Trentacinque anni. Dieci più di quelli che «sperava» la difesa, ma venticinque meno di quelli che aveva chiesto l’accusa. Ci sono voluti meno di due minuti alla giudice colonnello Denise Lind per leggere la storica sentenza contro il soldato Bradley Manning. Un giovane che – come ha scritto il Guardian – ha «cambiato la storia» con la sua scelta di far filtrare a Wikileaks centinaia di migliaia di documenti fra cui il famoso video Collateral Murders. La sentenza è molto dura, ma nonostante tutto la giudice, che lo aveva già scagionato dall’accusa più grave (aiuto al nemico) e aveva decretato che nei primi mesi di detenzione aveva ricevuto un trattamento «inumano», sembra aver ascoltato la richiesta della difesa di dare una possibilità a Manning di poter «ricostruirsi una vita». Nel migliore dei casi, infatti, Manning potrebbe fare richiesta di libertà condizionata una volta scontato un terzo della condanna, anche se i calcoli esatti sul quanti anni dovrà ancora scontare il soldato prima di poter fare domanda sono discordanti. Al totale degli anni di condanna vanno comunque sottratti tre anni e mezzo, i 1294 giorni che ha passato già fra le sbarre, più 112 giorni che la corte marziale gli ha condonato per le torture ricevute. Manning verrà «congedato con disonore» dall’esercito e dovrà pagare tutte le spese legali, ma non dovrà pagare la multa di centomila dollari chiesta dall’accusa.

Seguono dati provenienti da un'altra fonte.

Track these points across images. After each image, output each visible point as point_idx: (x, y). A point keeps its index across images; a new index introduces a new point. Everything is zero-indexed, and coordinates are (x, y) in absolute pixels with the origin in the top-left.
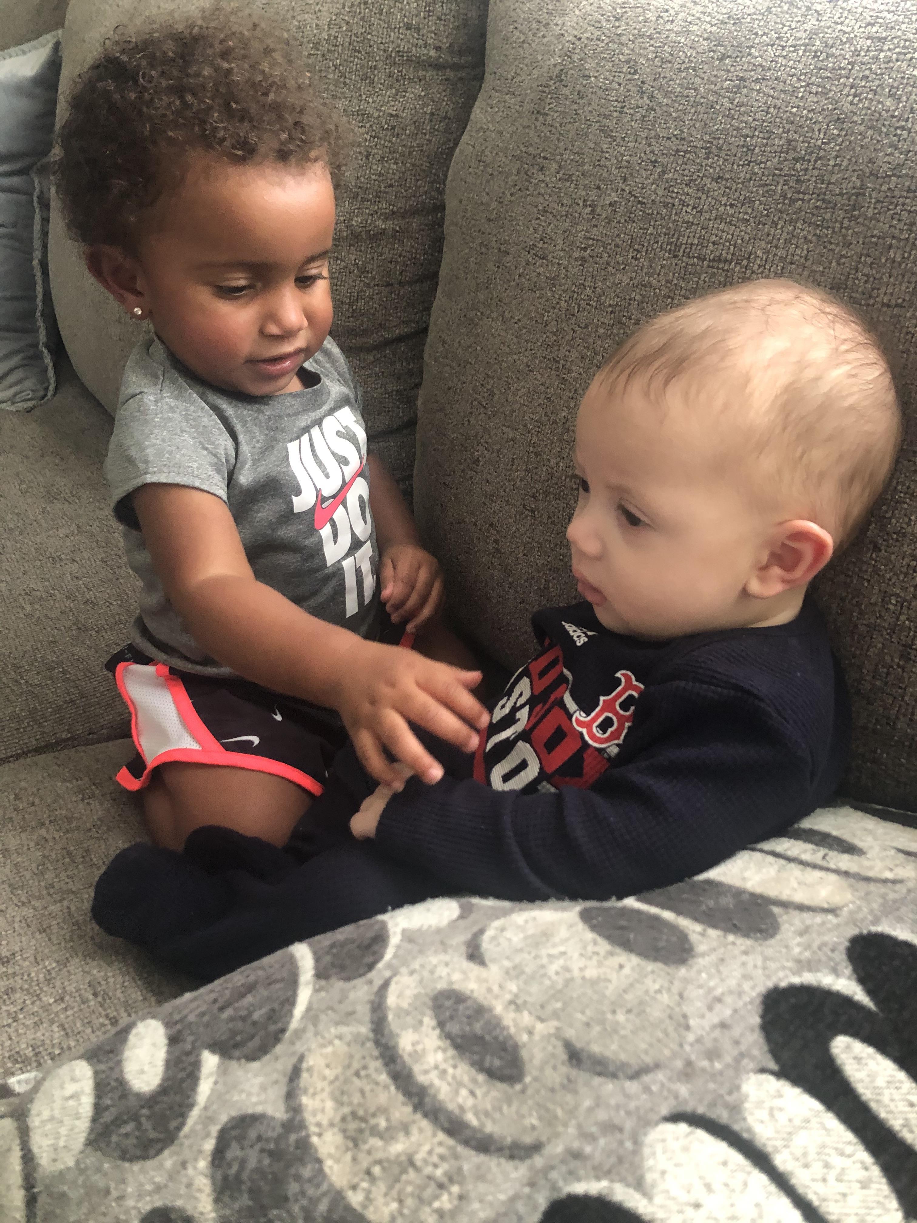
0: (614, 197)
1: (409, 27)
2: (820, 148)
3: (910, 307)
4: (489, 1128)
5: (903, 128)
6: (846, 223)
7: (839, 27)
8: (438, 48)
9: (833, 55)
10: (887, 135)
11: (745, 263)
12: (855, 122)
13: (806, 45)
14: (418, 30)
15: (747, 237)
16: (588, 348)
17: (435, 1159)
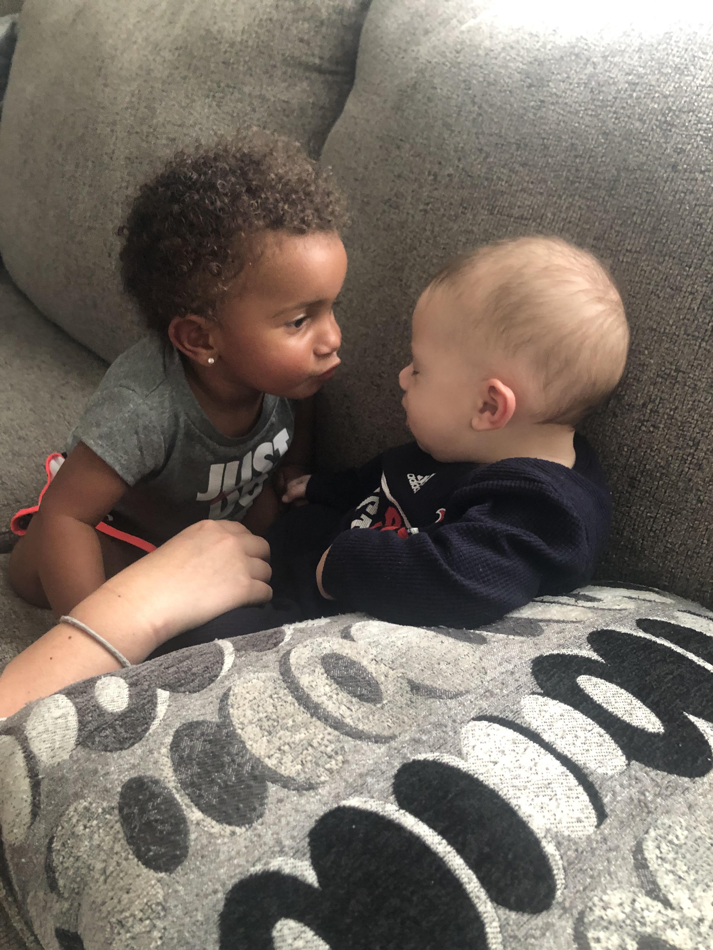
0: (451, 170)
1: (301, 40)
2: (592, 150)
3: (645, 253)
4: (361, 727)
5: (645, 140)
6: (607, 198)
7: (608, 74)
8: (321, 58)
9: (603, 91)
10: (636, 144)
11: (538, 220)
12: (615, 135)
13: (585, 83)
14: (308, 44)
15: (541, 204)
16: (424, 272)
17: (326, 742)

Wikileaks parla di una «vittoria strategica» anche se «il processo e l’imputazione di Manning sono un affronto ai concetti basilari di giustizia». La Russia invece parla di «misure ingiustificabilmente dure senza alcun riguardo per i diritti umani» e di «doppio standard».
L’appello, dato che la condanna è di più di un anno, è automatico. Prima però dovranno essere trascritti tutti gli atti del processo che la difesa dovrà controfirmare, pertanto questa fase potrebbe essere piuttosto lunga.
Il Guardian, giornale che ha seguito sia la vicenda Manning, sia la vicenda Snowden con particolare attenzione, parla di una sentenza «più dura di quanto non si aspettassero molti osservatori e più lunga di quanto sia mai stata comminata ad altre «talpe» del governo Usa». Il giornale riporta anche l’opinione di Yochai Benkler, professore di legge ad Harvard, che sostiene che «una sentenza di 35 anni costituisce una minaccia all’ordine costituzionale americano maggiore di qualsiasi rivelazione fatta da Manning».
L’avvocato di Manning, David Coombs, che aveva parlato con i giornalisti solo una volta nel 2010, ha tenuto una conferenza stampa alle 1330, ora di Fort Meade (in Virginia). Parlando di Manning come di «un uomo d’onore» che non meritava di essere congedato con «disonore», ha detto che fra i suoi clienti ha avuto «assassini e molestatori di bambini e nessuno ha ricevuto una pena tanto grave». Secondo l’avvocato, «se i media avessero avuto accesso a tutte le sessioni del processo, l’esito sarebbe stato diverso. Nulla di quanto ho ascoltato – ha aggiunto – meritava una sessione a porte chiuse». Smentendo che Julian Assange o Wikileaks abbiano fatto alcuna pressione su Manning («pura invenzione»), Coombs ha affermato che gli Stati uniti hanno un problema di «eccesso di classificazione»: «Non credo che sia necessario classificare 92 milioni di documenti», ha detto. L’avvocato, che alla fine dell’incontro ha ricevuto un applauso, ha promesso che si specializzerà negli intricati cavilli delle richieste di libertà vigilata fino a che non riuscirà a tirare fuori Manning.
Già la settimana prossima la difesa preparerà una richiesta di perdono presidenziale, mentre una petizione a Barack Obama è già online. Amnesty International ha chiesto al presidente che commuti la sentenza e lo liberi immediatamente. L’ong vuole che venga cambiata anche l’«antiquata» legge contro lo spionaggio per la quale è stato condannato il soldato.